• Exercise objective:
Answer from the watch-battery forum thread below:
1. What voltage does jobseeker say 344 batteries produce?
2. What voltage range does KEITHT say the ESA 9162/4 movements can run at?
3. Which battery brand has gary8146 found works better in his vintage watches?
== Excerpt to read
Sorry Paul....fuzzy memory...you where talking about the 301's so please forgive the missquote... h34r:

Regards

Mike


----------



## jobseeker (Sep 28, 2008)

Don't 344's produce 1.55 volts, whereas a lot of the tuning fork movements were intended for 1.35 volts, with some more affected by the voltage variation thyan other ?


----------



## KEITHT (Dec 2, 2007)

jobseeker said:


> Don't 344's produce 1.55 volts, whereas a lot of the tuning fork movements were intended for 1.35 volts, with some more affected by the voltage variation thyan other ?


Not with the ESA 9162/4's..they were design with the future in mind and can run at 1.35-1.55v

Regards keith


----------



## RoddyJB (May 11, 2008)

It seems like everyday I learn something new on this Forum. I have a new novelty sort of watch watch I got with some others that had been sitting for years without a battery. I had a new battery put in it a few weeks ago, & it started ticking, so I though all was fine. Now it won't keep running. Maybe its just the new battery. This Forum is a great resource.


----------



## gary8146 (Nov 11, 2008)

Hi,

It's not a fluke. I have several vintage electronic watches, including an Omega 300 hz, and through trial and error I have found Renata batteries work better in my vintage watches.

Gary8146


----------
====
== Material provided
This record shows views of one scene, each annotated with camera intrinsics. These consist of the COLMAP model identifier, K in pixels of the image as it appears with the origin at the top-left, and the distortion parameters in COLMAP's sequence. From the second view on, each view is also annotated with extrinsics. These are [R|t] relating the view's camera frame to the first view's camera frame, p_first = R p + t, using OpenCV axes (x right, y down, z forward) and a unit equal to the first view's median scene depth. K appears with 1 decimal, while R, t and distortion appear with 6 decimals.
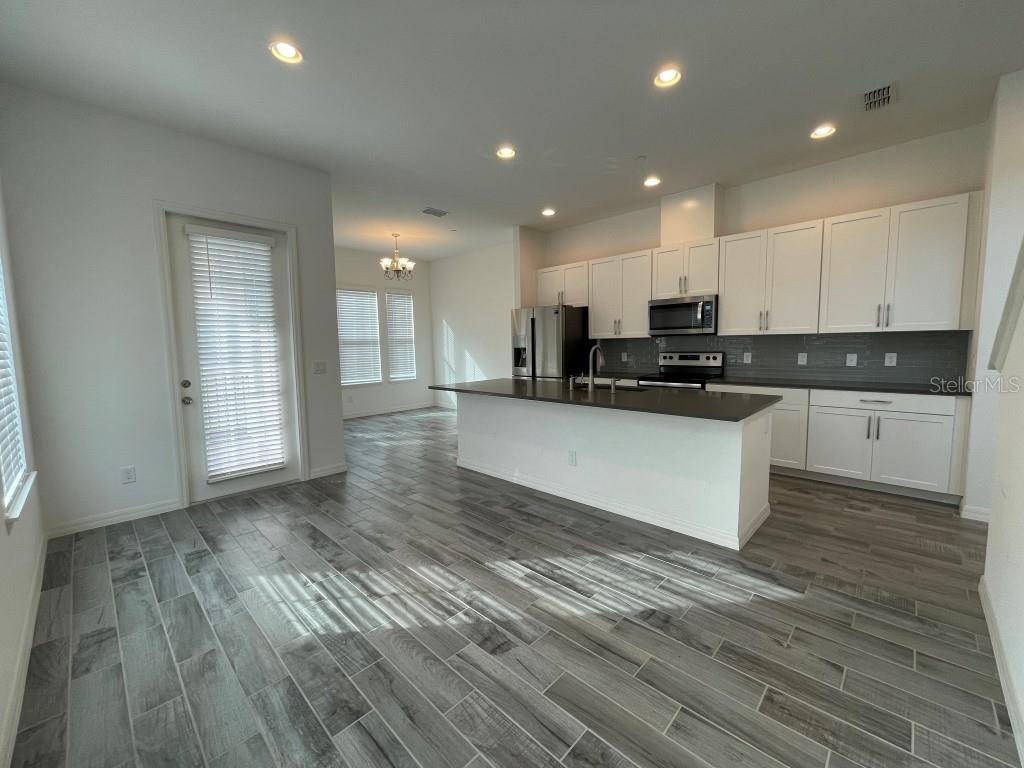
lens RADIAL K [[416.1, 0, 509.7], [0, 416.1, 382.2], [0, 0, 1]] dist [-0.001953, -0.000078]
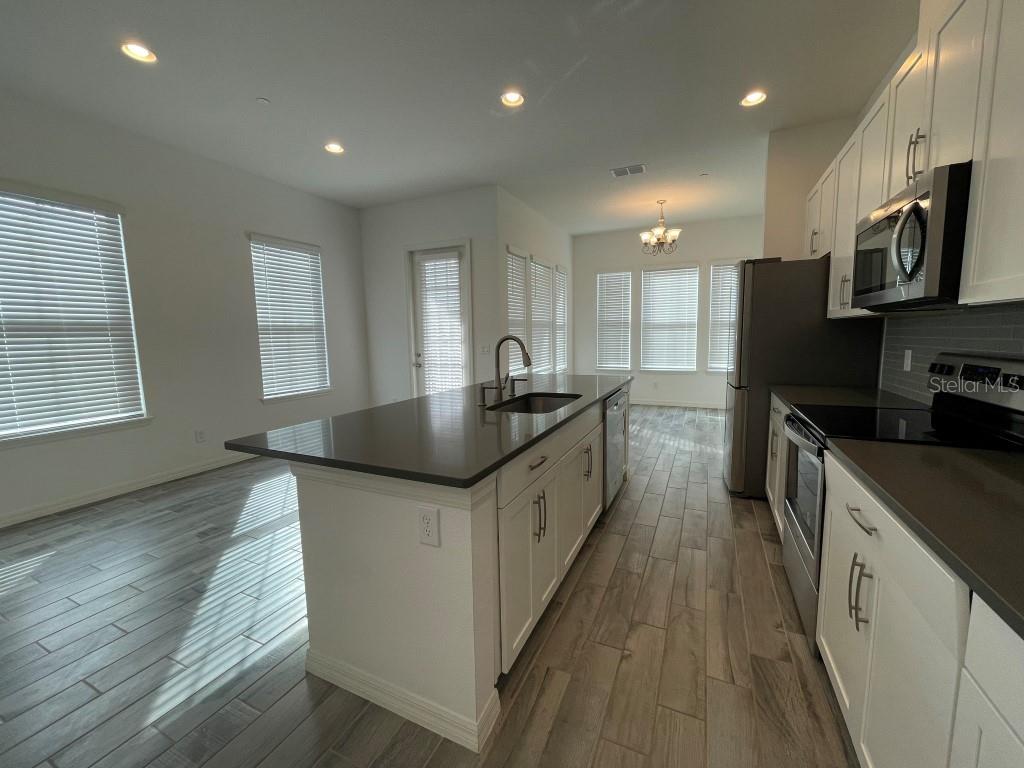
====
• Your response:
1. 1.55 volts
2. 1.35–1.55 volts
3. Renata